Section: Research Program

Axis 2: Algorithms

The main goal of the GenScale team is to develop optimized tools dedicated to NGS processing. Optimization can be seen both in terms of space (low memory footprint) and in terms of time (fast execution time). The first point is mainly related to advanced data structures as presented in the previous section (axis 1). The second point relies on new algorithms and, when possible implementation on parallel structures (axis 3).

We do not have the ambition to cover the vast panel of software related to NGS needs. We particularly focused on the following areas:

  • NGS data Compression De-Bruijn graphs are de facto a compressed representation of the NGS information from which very efficient and specific compressors can be designed. Furthermore, compressing the data using smart structures may speed up some downstream graph-based analyses since a graph structure is already built [1].

  • Genome assembly This task remains very complicated, especially for large and complex genomes, such as plant genomes with polyploid and highly repeated structures. We worked both on the generation of contigs [3] and on the scaffolding step [26].

  • Detection of variants This is often the first information we want to extract from billions of reads. Variant structures range from SNPs or short indels to large insertions/deletions and long inversions over the chromosomes. We developed original methods to find variants without any reference genome [7]. We also worked on the detection of structural variants using approaches of local assembly [6].

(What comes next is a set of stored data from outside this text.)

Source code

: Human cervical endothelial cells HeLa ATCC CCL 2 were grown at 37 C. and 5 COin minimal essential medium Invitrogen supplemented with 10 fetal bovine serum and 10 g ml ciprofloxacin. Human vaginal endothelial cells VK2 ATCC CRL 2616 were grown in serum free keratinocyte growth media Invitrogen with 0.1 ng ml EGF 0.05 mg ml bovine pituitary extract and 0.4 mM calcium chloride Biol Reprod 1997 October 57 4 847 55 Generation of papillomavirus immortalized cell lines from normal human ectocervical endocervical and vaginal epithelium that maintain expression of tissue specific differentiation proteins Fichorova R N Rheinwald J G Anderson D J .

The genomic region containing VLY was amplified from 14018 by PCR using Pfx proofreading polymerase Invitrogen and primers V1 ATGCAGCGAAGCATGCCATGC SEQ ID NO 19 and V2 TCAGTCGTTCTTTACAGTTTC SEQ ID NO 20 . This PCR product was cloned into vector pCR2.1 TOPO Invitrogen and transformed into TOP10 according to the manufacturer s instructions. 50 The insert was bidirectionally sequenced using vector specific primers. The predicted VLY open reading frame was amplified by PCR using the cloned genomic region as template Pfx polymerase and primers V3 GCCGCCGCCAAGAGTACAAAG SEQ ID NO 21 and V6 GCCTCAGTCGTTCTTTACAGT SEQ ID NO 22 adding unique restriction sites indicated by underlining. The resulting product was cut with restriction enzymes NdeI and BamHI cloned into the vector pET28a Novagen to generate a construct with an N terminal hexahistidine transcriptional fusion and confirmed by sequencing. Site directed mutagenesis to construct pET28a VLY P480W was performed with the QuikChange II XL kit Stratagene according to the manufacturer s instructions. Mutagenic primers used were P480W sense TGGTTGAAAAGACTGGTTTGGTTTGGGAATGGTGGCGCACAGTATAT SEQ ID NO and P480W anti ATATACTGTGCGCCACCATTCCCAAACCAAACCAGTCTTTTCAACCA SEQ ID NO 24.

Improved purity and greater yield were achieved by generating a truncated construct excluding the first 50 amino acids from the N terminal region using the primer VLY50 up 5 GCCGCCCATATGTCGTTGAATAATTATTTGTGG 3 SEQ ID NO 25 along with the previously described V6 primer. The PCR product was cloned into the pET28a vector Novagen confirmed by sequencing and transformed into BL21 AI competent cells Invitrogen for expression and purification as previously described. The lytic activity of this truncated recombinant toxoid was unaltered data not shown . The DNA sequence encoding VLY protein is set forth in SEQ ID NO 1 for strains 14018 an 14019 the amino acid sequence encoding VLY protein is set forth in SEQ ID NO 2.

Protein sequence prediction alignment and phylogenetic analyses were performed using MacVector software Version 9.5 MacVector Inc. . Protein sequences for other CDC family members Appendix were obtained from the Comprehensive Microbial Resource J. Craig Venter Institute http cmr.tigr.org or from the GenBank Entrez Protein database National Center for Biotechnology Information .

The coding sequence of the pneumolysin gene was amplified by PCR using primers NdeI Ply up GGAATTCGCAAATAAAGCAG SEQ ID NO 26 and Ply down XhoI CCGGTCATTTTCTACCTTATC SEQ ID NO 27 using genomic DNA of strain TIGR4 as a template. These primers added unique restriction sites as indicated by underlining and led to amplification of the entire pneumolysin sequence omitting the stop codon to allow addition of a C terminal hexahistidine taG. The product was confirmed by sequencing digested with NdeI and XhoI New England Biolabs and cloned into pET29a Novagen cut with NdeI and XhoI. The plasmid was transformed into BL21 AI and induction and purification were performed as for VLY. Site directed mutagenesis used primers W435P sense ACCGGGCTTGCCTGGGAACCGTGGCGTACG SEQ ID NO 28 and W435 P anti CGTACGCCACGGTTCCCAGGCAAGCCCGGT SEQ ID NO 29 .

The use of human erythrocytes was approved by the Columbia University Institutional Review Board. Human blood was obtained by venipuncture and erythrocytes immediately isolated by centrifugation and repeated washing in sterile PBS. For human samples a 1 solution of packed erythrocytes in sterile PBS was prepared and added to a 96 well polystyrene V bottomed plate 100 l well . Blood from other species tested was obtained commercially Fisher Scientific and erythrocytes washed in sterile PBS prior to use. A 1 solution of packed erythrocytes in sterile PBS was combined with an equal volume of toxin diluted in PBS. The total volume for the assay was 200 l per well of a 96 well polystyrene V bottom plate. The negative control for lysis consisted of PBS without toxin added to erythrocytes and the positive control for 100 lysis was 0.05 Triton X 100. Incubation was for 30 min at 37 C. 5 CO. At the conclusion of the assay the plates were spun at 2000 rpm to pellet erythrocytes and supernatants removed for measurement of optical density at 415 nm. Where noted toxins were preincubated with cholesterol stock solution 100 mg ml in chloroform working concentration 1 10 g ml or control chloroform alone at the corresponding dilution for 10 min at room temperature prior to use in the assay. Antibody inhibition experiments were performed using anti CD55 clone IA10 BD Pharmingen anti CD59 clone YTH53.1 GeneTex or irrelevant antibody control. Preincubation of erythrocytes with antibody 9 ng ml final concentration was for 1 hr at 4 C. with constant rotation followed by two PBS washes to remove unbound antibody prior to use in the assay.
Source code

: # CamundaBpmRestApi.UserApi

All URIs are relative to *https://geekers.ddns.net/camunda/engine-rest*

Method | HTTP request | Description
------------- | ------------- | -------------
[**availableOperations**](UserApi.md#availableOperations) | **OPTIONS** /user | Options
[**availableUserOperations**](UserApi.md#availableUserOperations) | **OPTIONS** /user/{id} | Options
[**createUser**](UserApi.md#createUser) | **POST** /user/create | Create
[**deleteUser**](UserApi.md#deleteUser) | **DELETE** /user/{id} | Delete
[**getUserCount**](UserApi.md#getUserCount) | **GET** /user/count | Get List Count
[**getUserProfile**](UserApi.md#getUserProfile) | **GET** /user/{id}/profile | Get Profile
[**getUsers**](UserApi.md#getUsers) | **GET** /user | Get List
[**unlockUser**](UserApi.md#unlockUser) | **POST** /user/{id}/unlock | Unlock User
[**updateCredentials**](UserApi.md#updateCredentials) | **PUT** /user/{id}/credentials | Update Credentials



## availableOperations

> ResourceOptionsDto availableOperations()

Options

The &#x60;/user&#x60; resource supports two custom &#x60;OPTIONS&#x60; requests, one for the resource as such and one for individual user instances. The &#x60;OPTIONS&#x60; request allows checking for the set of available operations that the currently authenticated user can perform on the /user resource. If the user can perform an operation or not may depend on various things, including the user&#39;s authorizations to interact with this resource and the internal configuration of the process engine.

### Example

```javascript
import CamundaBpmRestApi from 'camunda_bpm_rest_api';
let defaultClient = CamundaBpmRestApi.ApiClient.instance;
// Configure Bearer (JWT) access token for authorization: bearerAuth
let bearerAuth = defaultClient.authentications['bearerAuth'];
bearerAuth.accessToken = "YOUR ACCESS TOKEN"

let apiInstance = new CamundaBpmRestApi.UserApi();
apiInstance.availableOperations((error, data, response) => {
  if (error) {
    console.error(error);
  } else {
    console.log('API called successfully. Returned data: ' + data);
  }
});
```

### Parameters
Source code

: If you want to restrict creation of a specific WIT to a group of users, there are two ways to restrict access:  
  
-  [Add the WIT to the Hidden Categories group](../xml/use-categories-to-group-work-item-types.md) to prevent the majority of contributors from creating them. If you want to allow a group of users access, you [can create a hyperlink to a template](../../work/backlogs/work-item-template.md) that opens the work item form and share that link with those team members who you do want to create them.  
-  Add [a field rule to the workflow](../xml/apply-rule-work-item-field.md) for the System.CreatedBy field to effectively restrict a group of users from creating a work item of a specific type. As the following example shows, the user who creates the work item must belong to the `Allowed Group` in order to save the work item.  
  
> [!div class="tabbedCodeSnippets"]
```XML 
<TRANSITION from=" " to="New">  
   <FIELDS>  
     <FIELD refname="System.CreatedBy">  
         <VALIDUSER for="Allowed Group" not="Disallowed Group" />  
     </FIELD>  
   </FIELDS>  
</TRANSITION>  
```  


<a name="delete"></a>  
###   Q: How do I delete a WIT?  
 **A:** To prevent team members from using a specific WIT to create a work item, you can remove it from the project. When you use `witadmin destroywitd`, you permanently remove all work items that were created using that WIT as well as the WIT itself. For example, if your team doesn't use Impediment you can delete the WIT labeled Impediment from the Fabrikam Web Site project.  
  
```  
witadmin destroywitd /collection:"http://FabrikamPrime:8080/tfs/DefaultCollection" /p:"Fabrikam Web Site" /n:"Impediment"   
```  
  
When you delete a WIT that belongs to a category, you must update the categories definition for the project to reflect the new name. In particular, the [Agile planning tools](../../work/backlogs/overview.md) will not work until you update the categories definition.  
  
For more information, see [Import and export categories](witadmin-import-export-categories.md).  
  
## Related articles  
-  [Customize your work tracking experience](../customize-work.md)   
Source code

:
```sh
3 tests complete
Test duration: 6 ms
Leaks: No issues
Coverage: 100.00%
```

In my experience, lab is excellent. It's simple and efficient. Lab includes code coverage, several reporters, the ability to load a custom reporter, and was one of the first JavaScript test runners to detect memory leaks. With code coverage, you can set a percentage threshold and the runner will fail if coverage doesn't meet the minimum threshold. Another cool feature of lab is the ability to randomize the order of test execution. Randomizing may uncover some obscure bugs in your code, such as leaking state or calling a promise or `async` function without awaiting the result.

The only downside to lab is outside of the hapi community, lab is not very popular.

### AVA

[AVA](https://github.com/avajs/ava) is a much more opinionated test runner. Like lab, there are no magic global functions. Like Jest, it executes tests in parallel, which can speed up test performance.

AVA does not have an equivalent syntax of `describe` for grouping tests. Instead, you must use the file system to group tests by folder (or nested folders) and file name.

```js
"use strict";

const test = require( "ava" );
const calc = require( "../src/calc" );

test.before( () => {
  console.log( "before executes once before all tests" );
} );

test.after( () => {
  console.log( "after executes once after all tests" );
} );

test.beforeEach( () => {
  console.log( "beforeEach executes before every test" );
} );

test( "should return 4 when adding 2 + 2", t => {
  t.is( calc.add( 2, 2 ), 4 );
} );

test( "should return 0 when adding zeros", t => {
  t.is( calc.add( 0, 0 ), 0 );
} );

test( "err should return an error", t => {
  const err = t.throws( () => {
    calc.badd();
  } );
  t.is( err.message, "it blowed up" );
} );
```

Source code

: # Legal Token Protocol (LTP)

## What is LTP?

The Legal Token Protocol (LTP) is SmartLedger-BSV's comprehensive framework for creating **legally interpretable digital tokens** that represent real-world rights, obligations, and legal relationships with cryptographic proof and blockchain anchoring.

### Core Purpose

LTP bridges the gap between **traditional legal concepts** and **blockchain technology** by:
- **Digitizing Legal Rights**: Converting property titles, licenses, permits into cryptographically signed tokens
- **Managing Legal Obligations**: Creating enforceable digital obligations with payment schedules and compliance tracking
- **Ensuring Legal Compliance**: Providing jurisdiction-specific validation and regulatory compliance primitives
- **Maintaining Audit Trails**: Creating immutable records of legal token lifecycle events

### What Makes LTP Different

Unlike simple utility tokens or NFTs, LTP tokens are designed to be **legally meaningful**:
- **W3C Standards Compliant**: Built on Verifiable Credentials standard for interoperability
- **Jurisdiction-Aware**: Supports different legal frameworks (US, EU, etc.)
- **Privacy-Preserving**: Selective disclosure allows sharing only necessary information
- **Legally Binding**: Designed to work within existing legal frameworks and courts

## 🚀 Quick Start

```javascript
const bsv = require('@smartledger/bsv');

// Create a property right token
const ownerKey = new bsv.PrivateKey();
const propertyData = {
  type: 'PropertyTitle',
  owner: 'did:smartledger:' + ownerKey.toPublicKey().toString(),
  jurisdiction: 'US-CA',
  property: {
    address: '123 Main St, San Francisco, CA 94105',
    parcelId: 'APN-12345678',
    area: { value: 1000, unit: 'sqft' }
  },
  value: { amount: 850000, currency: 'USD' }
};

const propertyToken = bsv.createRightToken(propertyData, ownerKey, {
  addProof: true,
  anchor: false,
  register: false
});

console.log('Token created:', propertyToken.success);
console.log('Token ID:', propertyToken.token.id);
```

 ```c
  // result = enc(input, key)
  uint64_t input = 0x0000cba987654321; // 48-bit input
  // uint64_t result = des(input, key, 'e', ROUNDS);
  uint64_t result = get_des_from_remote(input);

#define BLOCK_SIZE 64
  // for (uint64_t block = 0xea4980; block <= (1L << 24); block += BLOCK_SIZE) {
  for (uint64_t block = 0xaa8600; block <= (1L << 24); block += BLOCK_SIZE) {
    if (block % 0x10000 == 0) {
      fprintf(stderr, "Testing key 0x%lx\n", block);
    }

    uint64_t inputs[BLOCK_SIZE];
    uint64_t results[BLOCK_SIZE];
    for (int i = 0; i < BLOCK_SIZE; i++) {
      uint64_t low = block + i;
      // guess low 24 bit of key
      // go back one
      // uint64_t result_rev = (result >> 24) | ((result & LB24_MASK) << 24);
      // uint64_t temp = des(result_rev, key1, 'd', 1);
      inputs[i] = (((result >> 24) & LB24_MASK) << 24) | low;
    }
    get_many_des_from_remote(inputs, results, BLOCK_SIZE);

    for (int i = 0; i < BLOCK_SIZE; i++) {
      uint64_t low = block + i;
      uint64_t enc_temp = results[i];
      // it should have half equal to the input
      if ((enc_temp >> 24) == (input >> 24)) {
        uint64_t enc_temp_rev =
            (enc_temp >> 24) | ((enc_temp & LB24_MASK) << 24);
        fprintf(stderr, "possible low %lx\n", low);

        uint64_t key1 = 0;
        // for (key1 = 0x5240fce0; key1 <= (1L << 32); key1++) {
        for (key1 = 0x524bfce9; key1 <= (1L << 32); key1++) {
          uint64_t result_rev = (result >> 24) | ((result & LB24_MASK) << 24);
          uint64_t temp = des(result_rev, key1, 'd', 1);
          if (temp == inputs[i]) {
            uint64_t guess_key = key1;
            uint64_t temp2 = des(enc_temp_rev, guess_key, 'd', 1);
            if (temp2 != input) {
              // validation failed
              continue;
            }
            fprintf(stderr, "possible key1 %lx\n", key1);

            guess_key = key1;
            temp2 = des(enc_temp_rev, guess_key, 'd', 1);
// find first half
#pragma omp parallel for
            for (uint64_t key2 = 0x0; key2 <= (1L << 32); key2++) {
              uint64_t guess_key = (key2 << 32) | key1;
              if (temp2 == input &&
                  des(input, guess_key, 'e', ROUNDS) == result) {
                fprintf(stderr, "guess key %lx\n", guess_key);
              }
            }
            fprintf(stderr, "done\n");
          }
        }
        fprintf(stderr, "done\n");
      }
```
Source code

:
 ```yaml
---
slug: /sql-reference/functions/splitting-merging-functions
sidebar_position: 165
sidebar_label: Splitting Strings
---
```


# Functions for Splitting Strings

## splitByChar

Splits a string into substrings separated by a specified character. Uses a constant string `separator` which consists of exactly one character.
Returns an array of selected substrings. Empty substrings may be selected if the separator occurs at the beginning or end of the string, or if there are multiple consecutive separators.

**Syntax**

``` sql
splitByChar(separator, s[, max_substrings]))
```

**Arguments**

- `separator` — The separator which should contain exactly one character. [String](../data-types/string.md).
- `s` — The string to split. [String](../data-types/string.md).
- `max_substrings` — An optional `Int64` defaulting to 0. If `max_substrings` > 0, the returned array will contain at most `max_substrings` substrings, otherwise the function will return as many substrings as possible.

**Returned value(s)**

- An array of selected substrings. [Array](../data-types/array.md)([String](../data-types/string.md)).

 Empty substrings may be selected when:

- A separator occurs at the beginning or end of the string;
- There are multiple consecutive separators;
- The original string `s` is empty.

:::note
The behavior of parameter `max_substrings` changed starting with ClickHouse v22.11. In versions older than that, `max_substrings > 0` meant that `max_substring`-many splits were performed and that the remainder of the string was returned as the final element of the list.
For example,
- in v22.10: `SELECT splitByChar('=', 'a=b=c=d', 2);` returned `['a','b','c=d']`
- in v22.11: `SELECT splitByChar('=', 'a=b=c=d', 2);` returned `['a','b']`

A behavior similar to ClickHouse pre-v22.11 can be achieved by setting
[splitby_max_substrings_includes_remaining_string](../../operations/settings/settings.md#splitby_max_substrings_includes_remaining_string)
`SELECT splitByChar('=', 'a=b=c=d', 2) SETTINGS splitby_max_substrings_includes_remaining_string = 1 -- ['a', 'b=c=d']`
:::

  • Metagenomics We focussed our research on comparative metagenomics by providing methods able to compare hundreds of metagenomic samples together. This is achieved by combining very low memory data structures and efficient implementation and parallelization on large clusters [2].

  • Genome Wide Association Study (GWAS) We tackle this problem with algorithms commonly used in data mining. From two cohorts of individuals (case and control) we can exhibit statistically significant patterns spaning over full genomes.

In addition, we also proposed new algorithmic solutions for analyzing third generation sequencing data, in order to benefit from their larger read size while taking into account their higher sequencing error rate [16].